Interestingly, machine-learning models built solely on age and sex achieved AUCs as high as 0.90–0.93 in cross-validation, indicating that altitude-associated demographic patterns are highly stereotyped and reliably distinguishable. This degree of classification accuracy with only two variables is rarely seen in cardiovascular studies and suggests a potential genetic or ethnic component in high-altitude AAA not present in low-altitude populations.

Across all models, LASSO, random forest, and AdaBoost, three major biological clusters repeatedly emerged: (1) Hypoxia-related erythropoietic activation: RBC, hemoglobin, RDW-SD, and HRR were uniformly strong predictors. (2) Hypoxia-modified inflammatory response: PLR was consistently elevated, while NLR was not discriminative. (3) Altered metabolic and nutritional markers: Lower creatinine, uric acid, and albumin contributed to group separation. The consistency of these features across multiple algorithms reinforces the notion that machine learning can uncover altitude-specific biological signatures even in modest sample sizes.

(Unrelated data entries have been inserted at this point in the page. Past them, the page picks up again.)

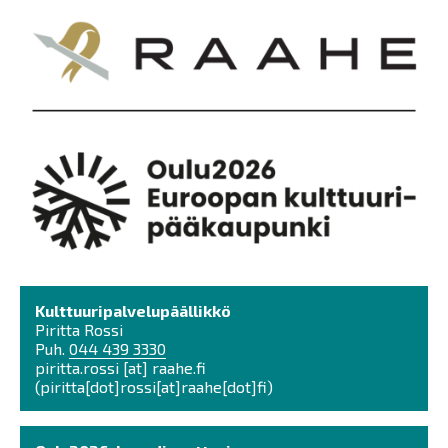
K
ulttuuripalvelupäällikkö
Piritta Rossi
Puh.
044 439 3330
piritta.rossi
[at]
raahe.fi
(
piritta[dot]rossi[at]raahe[dot]fi
)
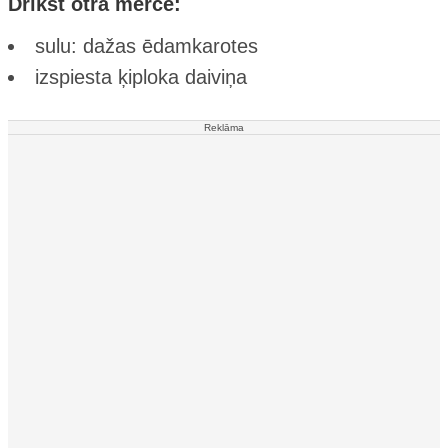
Drīkst otra mērce:
sulu: dažas ēdamkarotes
izspiesta ķiploka daiviņa
Reklāma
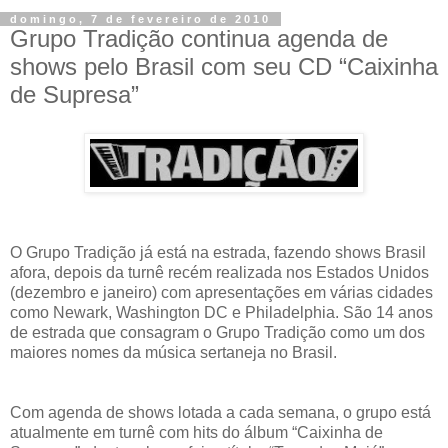
domingo, 7 de fevereiro de 2010
Grupo Tradição continua agenda de
shows pelo Brasil com seu CD “Caixinha
de Supresa”
O Grupo Tradição já está na estrada, fazendo shows Brasil
afora, depois da turnê recém realizada nos Estados Unidos
(dezembro e janeiro) com apresentações em várias cidades
como Newark, Washington DC e Philadelphia. São 14 anos
de estrada que consagram o Grupo Tradição como um dos
maiores nomes da música sertaneja no Brasil.
Com agenda de shows lotada a cada semana, o grupo está
atualmente em turnê com hits do álbum “Caixinha de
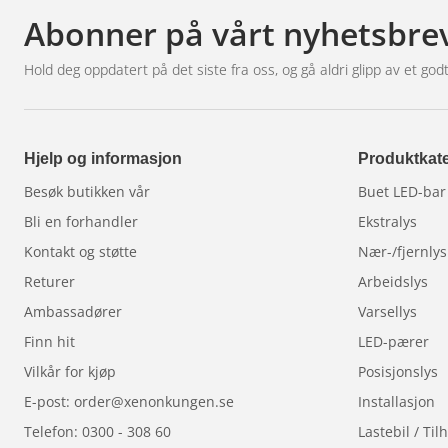
Abonner på vårt nyhetsbre
behov. Ballasten er designet for å være lett og eff
om ønskelig.
Hold deg oppdatert på det siste fra oss, og gå aldri glipp av et godt
Sertifisering og garanti:
Alle lysene er E-godkjente
Hvorfor velge Rally5-pakken fra 
Hjelp og informasjon
Produktkate
Besøk butikken vår
Buet LED-bar
Vår forpliktelse til kvalitet og kundeservice er det s
vår kundeservice kan du være sikker på at du får b
Bli en forhandler
Ekstralys
Kontakt og støtte
Nær-/fjernlys
Med Rally5-pakken fra NBB Original 225 LED får du 
Returer
Arbeidslys
bryter gjennom mørket. Forbedre sikten og sikkerhe
Ambassadører
Varsellys
Rally5 for en uovertruffen kjøreopplevelse om natte
Finn hit
LED-pærer
Vilkår for kjøp
Posisjonslys
E-post: order@xenonkungen.se
Installasjon
Telefon: 0300 - 308 60
Lastebil / Ti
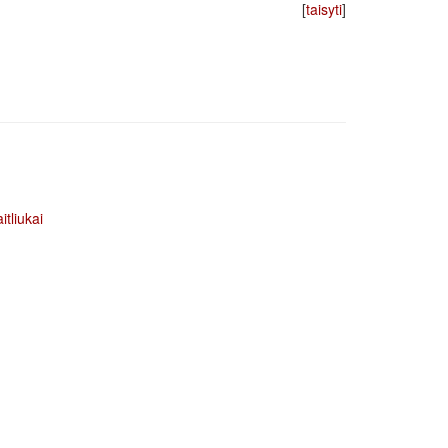
[
taisyti
]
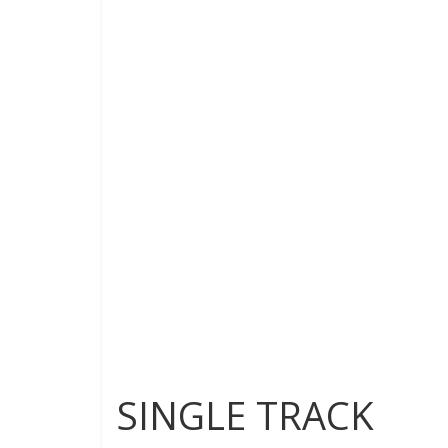
SINGLE TRACK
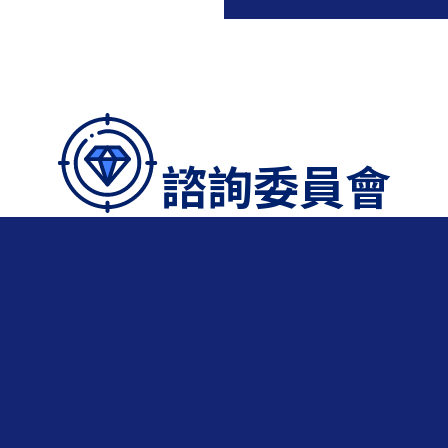
諮詢委員會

This study has several limitations. First, the number of high-altitude patients was relatively small (n = 28), although machine learning can partially mitigate small-sample effects by revealing stable patterns. Second, this was a dual-center study and may not fully represent all high-altitude populations. Third, only preoperative laboratory values were analyzed; longitudinal data could better characterize dynamic altitude-related physiological changes. Finally, mechanistic studies—including genomic, transcriptomic, and proteomic analyses—are necessary to determine whether high-altitude AAA constitutes a distinct etiologic entity.

Conclusion

High-altitude AAA patients display a unique phenotype characterized by younger age, lower male predominance, absence of traditional cardiovascular risk factors, marked erythropoietic activation, distinct inflammatory signatures, and altered metabolic profiles. These differences strongly suggest that high-altitude AAA may represent a non-atherosclerotic, hypoxia-associated subtype influenced by environmental adaptation. Machine-learning models effectively captured these patterns and may provide a framework for future investigations into altitude-specific vascular disease mechanisms.